Ella lo miró con una mezcla de asombro y ofensa.
—No creo que sea de la incumbencia de nadie dónde yo pase las vacaciones, comisario.
—
Signorina…
—empezó a decir él, pero ella cortó su protesta con su voz más glacial.
—Si no tiene inconveniente, dejemos esto para otro momento. Ahora vamos a ver lo que puedo encontrar acerca de esas personas. —Ladeó la cabeza, como si oyera un sonido imperceptible para Brunetti—. Me parece recordar algo acerca de los Bottin, algo ocurrido hace años. Tendré que hacer memoria. —Sonrió ampliamente—. O preguntar a mi prima.
—Naturalmente —convino Brunetti, nada satisfecho de la forma en que ella lo había desarmado. Su cautela habitual le hizo preguntar—: ¿Saben ellos que trabaja usted aquí?
—Lo dudo. A la mayoría de la gente no le interesa el prójimo ni lo que hace, a menos que les perjudique o afecte de algún modo.
Brunetti había adquirido el mismo convencimiento tras años de experiencia. Se preguntaba si ella basaría esta creencia en hechos reales o en pura teoría. Parecía tan joven y a la vez tan experimentada…

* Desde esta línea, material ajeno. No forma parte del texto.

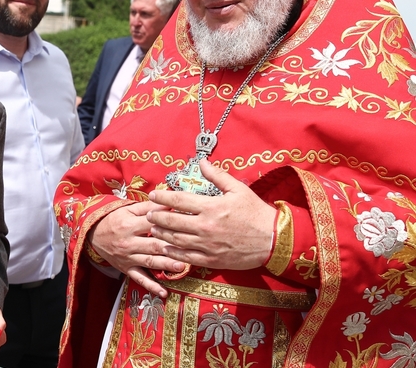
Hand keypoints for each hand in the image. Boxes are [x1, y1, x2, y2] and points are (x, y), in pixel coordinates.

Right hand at [90, 201, 186, 297]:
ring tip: (181, 267)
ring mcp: (128, 257)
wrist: (93, 234)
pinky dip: (151, 287)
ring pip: (149, 262)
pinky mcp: (127, 268)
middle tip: (189, 250)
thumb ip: (148, 208)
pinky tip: (164, 292)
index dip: (168, 225)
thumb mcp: (127, 209)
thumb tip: (168, 204)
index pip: (152, 225)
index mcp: (129, 225)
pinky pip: (140, 278)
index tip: (185, 226)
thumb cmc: (114, 219)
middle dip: (171, 248)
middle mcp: (129, 242)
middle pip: (153, 245)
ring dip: (165, 265)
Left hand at [147, 159, 276, 269]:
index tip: (153, 195)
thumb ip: (217, 176)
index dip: (162, 198)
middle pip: (172, 222)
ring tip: (153, 229)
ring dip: (161, 234)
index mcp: (211, 207)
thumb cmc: (256, 213)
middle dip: (156, 217)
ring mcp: (207, 245)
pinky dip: (173, 253)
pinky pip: (186, 257)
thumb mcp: (238, 189)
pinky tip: (165, 248)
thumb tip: (202, 162)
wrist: (274, 240)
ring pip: (176, 240)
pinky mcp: (211, 260)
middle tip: (148, 213)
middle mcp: (205, 226)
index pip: (178, 201)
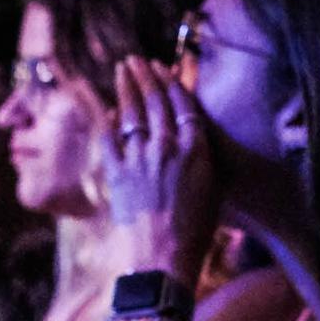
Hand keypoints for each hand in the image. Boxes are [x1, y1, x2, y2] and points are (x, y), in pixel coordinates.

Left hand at [101, 57, 216, 283]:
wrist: (162, 260)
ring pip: (131, 113)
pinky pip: (109, 139)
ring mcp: (140, 158)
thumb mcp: (212, 190)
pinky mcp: (117, 173)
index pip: (183, 104)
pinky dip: (107, 122)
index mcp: (196, 150)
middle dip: (145, 76)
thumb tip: (195, 139)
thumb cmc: (195, 233)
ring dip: (126, 88)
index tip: (163, 68)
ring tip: (123, 70)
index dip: (172, 83)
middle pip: (156, 101)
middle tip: (137, 60)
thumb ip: (203, 159)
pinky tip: (106, 111)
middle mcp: (167, 147)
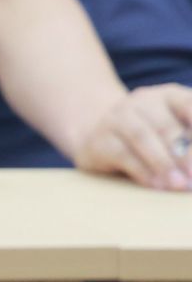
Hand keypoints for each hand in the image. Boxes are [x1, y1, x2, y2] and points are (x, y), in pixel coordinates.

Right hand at [73, 84, 191, 191]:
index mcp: (170, 96)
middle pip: (164, 126)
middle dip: (184, 154)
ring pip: (141, 137)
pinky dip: (142, 172)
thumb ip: (188, 143)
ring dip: (163, 163)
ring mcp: (117, 117)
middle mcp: (142, 101)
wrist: (99, 133)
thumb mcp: (176, 132)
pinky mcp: (99, 139)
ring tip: (179, 185)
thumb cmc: (153, 136)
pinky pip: (122, 154)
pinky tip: (157, 186)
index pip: (188, 104)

Ella levantó la mirada hacia él.
—A mi padre no le gustó que yo dejara el banco, por lo que dudo que haya ido diciendo por ahí dónde trabajo ahora. Me parece que la mayor parte de la familia ni está enterada del cambio ni les importa.
Brunetti era consciente de lo que su manifiesto interés la había hecho plantearse, y volvió a protestar:
—No sería prudente,
signorina.
Esos dos hombres han sido asesinados. —Ella lo miraba fría e impasible—. Y, en realidad, usted no es policía. No oficialmente. —Ella volvió la palma de la mano hacia arriba, dobló los dedos y se contempló las uñas, como si fueran lo más interesante de la habitación. Con la del dedo pulgar hizo saltar de otra uña una mota invisible y volvió la cara hacia él, para averiguar si había terminado de hablar. Era una secuencia que él había visto en infinidad de películas.
—Como le decía, comisario, me parece que la próxima semana me iré de vacaciones. El
vicequestore
no estará, por lo que no creo que se oponga.
—
Signorina
—dijo Brunetti, en tono firme y oficial—, esto podría ser peligroso. —Ella no contestó—. No está capacitada.
—¿Preferiría enviar a Alvise y Riverre? —preguntó ella secamente, nombrando a los peores agentes del cuerpo—. ¿Capacitada? —repitió.
Él fue a hablar, pero ella no le dejó.
—¿Capacitada para qué, comisario? ¿Para disparar una pistola, agarrar a un sospechoso o saltar desde la ventana de un tercer piso?
Él prefirió no contestar, para no provocarla más aún, resistiéndose a reconocerse responsable de aquella idea disparatada.